The projection of any horizontal motion of the Preisolator (with components L, T, Yaw) on each horizontal LVDT is
H_1 = -L* cos (a1) -T *sin (a1) + R_h*Yaw
H_2 = -L* cos (a2) -T *sin (a2) + R_h*Yaw
H_3 = -L* cos(a3) -T *sin (a3) + R_h*Yaw
where R_h is the distance from the LVDT to the PI center (0.5940 m).
and the sensing matrix will be its inverse: S^-1
| H1 | H2 | H3 | |
| 0.6630 | -0.3919 | -0.2712 | L |
| -0.0697 | -0.5393 | 0.6090 | T |
| 0.5612 | 0.5612 | 0.5612 |
Yaw |
ETMY IP driving matrix:
According to the entry 6118, to built the diagonalized virtual actuators, I injected a line at 2 Hz for each coil:
new driving matrix (@2Hz):
| L | T | Yaw | |
| -2.4887 | 0.2149 | -0.6127 | H1 |
| 1.4549 | 1.949 | -0.5803 | H2 |
| 1.01180 | -2.1816 | -0.5896 |
H3 |
After diagonalizing the LVDT sensing and the driving, I measured again the IP TF (see Pic1) for each d.o.fs and I estimated the coupling as function of the frequency (see Pic2):
1) we can see that the mechanical couplings are very low (Pic2)
2) The IP mode along L is at 0.066 Hz (Pic1)
3) The IP mode along T is at 0.132 Hz (Pic1)
4) The IP mode along Y is at 0.4 Hz (Pic1)
I also implemented a position control loop for the longitudinal, transverse and yaw motion of the IP and I have also verified that it is to move fast and smoothly all the three d.o.fs, by adding a offset.

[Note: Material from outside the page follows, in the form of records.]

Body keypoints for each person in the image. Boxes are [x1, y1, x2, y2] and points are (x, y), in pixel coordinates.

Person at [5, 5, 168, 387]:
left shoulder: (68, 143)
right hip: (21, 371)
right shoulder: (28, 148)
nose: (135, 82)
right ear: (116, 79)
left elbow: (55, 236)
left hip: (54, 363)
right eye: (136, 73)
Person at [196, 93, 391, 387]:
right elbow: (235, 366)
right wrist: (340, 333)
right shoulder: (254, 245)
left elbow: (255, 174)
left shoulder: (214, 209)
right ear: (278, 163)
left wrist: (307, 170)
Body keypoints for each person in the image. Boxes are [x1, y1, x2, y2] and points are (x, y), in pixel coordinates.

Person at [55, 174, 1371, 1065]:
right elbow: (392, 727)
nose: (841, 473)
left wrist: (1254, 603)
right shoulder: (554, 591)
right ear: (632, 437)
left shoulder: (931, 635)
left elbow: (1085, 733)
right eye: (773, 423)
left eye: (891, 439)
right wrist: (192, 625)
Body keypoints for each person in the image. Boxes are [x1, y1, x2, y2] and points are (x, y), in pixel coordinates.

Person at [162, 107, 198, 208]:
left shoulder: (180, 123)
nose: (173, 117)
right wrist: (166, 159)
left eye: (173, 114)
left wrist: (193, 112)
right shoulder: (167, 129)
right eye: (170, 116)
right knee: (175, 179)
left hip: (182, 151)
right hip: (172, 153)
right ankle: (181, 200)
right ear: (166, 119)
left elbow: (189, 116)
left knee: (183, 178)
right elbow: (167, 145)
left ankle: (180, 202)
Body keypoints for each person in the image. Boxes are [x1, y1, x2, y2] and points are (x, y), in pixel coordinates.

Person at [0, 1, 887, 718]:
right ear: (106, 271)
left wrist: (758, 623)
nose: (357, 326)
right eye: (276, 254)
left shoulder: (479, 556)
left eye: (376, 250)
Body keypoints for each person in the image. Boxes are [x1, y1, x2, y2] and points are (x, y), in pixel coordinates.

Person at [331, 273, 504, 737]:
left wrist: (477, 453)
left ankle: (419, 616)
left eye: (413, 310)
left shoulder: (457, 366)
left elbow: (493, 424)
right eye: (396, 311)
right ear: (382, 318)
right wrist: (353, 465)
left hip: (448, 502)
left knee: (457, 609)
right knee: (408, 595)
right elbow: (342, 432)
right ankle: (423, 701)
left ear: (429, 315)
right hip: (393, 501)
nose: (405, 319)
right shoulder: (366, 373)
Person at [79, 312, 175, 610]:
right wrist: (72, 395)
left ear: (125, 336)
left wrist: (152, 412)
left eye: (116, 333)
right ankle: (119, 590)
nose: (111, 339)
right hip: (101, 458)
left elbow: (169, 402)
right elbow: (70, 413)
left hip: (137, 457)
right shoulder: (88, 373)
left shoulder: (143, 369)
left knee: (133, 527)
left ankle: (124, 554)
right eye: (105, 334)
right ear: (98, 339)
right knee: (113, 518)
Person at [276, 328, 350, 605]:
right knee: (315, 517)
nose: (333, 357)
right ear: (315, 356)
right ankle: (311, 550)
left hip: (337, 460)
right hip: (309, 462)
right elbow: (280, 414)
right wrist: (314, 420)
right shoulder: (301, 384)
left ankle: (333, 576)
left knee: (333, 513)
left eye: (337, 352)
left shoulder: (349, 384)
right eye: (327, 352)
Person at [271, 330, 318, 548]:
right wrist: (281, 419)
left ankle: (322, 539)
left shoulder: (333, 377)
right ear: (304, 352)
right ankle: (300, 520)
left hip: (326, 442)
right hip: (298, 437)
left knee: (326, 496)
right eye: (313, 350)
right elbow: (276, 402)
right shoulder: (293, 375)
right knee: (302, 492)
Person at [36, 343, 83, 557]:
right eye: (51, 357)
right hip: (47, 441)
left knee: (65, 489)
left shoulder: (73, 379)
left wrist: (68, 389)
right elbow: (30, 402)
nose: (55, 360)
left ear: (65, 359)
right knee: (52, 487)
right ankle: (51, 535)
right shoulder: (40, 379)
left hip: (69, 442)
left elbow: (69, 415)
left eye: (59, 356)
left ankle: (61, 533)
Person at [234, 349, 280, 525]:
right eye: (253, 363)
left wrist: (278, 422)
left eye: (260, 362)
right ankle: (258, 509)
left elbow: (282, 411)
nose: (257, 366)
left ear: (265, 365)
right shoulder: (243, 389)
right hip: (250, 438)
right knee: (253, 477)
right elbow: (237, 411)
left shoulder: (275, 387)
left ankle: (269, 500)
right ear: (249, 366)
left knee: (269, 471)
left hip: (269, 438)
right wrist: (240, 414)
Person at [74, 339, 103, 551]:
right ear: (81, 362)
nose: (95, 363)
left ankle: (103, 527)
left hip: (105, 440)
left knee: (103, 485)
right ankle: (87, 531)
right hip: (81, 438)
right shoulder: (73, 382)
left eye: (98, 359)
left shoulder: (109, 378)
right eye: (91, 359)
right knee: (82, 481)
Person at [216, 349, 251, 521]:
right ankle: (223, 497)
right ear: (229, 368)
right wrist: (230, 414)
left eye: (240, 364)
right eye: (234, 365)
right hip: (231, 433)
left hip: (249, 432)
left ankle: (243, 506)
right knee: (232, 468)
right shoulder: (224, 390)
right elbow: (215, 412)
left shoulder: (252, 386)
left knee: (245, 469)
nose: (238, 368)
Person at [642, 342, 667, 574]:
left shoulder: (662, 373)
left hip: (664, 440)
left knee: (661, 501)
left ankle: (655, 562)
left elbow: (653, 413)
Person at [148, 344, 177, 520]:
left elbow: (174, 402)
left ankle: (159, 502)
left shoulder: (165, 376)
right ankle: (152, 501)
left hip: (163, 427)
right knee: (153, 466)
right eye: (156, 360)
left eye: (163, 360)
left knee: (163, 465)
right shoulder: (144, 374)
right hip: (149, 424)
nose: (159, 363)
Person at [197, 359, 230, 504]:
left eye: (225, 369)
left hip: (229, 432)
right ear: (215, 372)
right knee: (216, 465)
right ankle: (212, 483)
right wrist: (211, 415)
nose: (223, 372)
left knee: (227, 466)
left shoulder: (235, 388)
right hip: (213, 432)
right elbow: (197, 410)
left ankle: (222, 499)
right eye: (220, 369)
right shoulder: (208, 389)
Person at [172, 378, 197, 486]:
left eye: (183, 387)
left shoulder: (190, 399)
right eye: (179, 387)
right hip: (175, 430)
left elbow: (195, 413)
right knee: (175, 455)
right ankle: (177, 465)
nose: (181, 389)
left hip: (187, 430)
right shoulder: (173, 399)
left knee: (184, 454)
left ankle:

Pic3 show the fit of the diagonal TF for each d.o.fs and Pic 4 show the spectra of L,T,Y d.o.fs and respective rms when the position control loops are open (red curve) and closed (green curve).
LONGITUDINAL
Mechanical TF (Fit)
| Freq | Q | Pole or zero |
| 0.0663 | 5 | pole |
| 0.156 | 30 | zero |
| 0.2107 | 40 | pole |
| 0.3906 | 140 | zero |
| 0.4531 | 50 | pole |
| 0.6016 | 50 | zero |
| 0.6562 | 50 | pole |
| gain=-0.1190 | freq_gain=0.0310 Hz |
Corrector filter
| Freq | Q | pole/zero |
| 0.001 Hz | real | pole |
| 0.06 Hz | 0.5 | zero |
| 5 Hz | 0.7 | pole |
| 8 Hz | 0.7 | pole |
UGF = 0.111 Hz (first cross) phase margin= 41deg
TRANSVERSE
Mechanical TF (Fit)
| Freq | Q | pole/zero |
| 0.132 | 10 | pole |
| 0.156 | 380 | zero |
| 0.2422 | 10 | pole |
| 0.4141 | 100 | zero |
| 0.4453 | 80 | pole |
| 0.7188 | 30 | zero |
| 0.7578 | 60 | pole |
| 0.8203 | 40 | zero |
| 0.8359 | 40 | pole |
| 1.055 | 100 | zero |
| 1.07 | 90 | pole |
| 1.3670 | 200 | zero |
| 1.38 | 150 | pole |
| GAIN = 0.00034 | freq_gain= 2Hz | |
GAIN = 0.00029 @ 2 Hz
Corrector filter
| Freq | Q | pole/zero |
| 0.001 Hz | real | pole |
| 0.1 Hz | 0.5 | zero |
| 5 Hz | 0.7 | pole |
| 8 Hz | 0.7 | pole |
UGF = 0.149 Hz (first cross) phase margin= 38deg
YAW
Mechanical TF (Fit)
| Freq | Q | pole/zero |
| 0.4141 | 50 | pole |
| Gain=-0.0078 | freq_gain=0.039 |
Corrector filter
| Freq | Q | pole/zero |
| 0.001 | real | pole |
| 0.35 | real | zero |
| 0.4 | 0.5 | zero |
| 5 | 0.7 | pole |
| 8 | 0.7 | pole |
UGF = 0.320 Hz (first cross) phase margin= 163deg
Note that the three mechanical TFs have been also copied in photon as 'SUSMod', to make easier the adjustment of the loop parameters.